Results: Instantaneous diameter measured using CMM DTI agreed well with intravascular ultrasound measurements in the in vitro models. Clinically, C(dyn) calculated by CMM DTI agreed with C(dyn) calculated using invasive techniques (23.4 +/- 16.8 vs 29.1 +/- 20.6%/100 mm Hg; P = not significant). Patients with pulmonary hypertension had significantly lower peak wall velocity values and lower C(dyn) values than control subjects (P < .01). C(dyn) values followed an exponentially decaying relationship with PA pressure, indicating the nonlinear stress-strain behavior of these arteries. Reactivity in C(dyn) agreed with reactivity measured using impedance techniques.

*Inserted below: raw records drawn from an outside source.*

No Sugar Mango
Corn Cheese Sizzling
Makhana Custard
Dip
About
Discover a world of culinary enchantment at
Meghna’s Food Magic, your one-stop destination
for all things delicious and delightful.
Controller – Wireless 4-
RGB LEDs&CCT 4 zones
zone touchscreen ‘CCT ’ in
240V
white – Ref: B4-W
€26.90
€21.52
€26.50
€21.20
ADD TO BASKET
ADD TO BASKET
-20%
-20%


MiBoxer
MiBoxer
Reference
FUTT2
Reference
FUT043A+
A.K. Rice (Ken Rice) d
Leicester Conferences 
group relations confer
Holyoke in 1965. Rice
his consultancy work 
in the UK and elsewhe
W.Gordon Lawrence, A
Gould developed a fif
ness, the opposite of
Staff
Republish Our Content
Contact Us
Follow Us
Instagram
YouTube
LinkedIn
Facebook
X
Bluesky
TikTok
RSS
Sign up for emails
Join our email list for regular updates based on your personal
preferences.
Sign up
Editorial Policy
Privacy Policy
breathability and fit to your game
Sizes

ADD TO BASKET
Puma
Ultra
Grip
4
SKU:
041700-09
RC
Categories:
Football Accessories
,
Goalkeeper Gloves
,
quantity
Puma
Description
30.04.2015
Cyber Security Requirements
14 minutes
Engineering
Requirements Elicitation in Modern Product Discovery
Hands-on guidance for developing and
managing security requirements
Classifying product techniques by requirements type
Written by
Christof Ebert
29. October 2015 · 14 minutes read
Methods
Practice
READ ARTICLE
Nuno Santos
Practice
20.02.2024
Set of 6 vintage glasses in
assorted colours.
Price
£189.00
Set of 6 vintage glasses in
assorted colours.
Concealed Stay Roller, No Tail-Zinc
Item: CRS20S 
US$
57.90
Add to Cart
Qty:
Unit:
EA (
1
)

Conclusion: The C(dyn) method provides a noninvasive means of assessing PA compliance and should be useful as an additional measure of vascular reactivity subsequent to pulmonary vascular resistance in patients with pulmonary hypertension.

Figure 1

In vitro validation of color M-mode Doppler tissue imaging (_CMM-TDI) to measure instantaneous diameter compared with intravascular ultrasound (_IVUS).

Figure 2

Two-dimensional echocardiographic view (A) used to line color M-mode Doppler tissue imaging (CMM DTI) beam line and corresponding CMM DTI of right pulmonary artery (RPA) (B).

Figure 3

Results from analysis of color M-mode Doppler tissue imaging measurements from individual with normal pulmonary hemodynamics (A) and patient with pulmonary hypertension (B), showing instantaneous velocity, acceleration, and diameter of upper and lower walls of right pulmonary artery. Note different Y-axis scales between normotensive and hypertensive results. ECG, Electrocardiogram.

Figure 4

Comparison of invasively versus noninvasively obtained dynamic compliance (C_dyn) values for subset of patients of group II studied in catheterization laboratory.

Figure 5

Mean and SD for peak wall velocity (A) and dynamic compliance (C_dyn) (B) obtained from patients of group I. _CMM-TDI, Color M-mode Doppler tissue imaging; PA, pulmonary artery; PH, pulmonary hypertension.

Figure 6

Dynamic compliance (C_dyn) plotted against pulmonary artery (PA) systolic pressure for both control subjects (circles) and patients with pulmonary hypertension (squares). Note nonlinear relationship, indicating mechanical response of PAs to pressure.

Figure 7

Dynamic compliance (C_dyn) against mean pulmonary artery (PA) pressure for 13 additional patients (group III) undergoing reactivity testing (oxygen and/or nitric oxide) in catheterization laboratory. Baseline (room air) (squares) and challenge (circles) conditions are shown for each patient. Changes in C_dyn with changes in pressure can be used to evaluate reactivity in compliance.

Figure 8

Preliminary data showing diameter–pressure plots obtained using color M-mode Doppler tissue imaging (CMM DTI) and invasively measured pressure digitized simultaneously into ultrasound scanner for control subject and patient with pulmonary hypertension (PH). Ability to obtain instantaneous diameter data allows such potentially more sophisticated types of analysis to be performed using CMM DTI.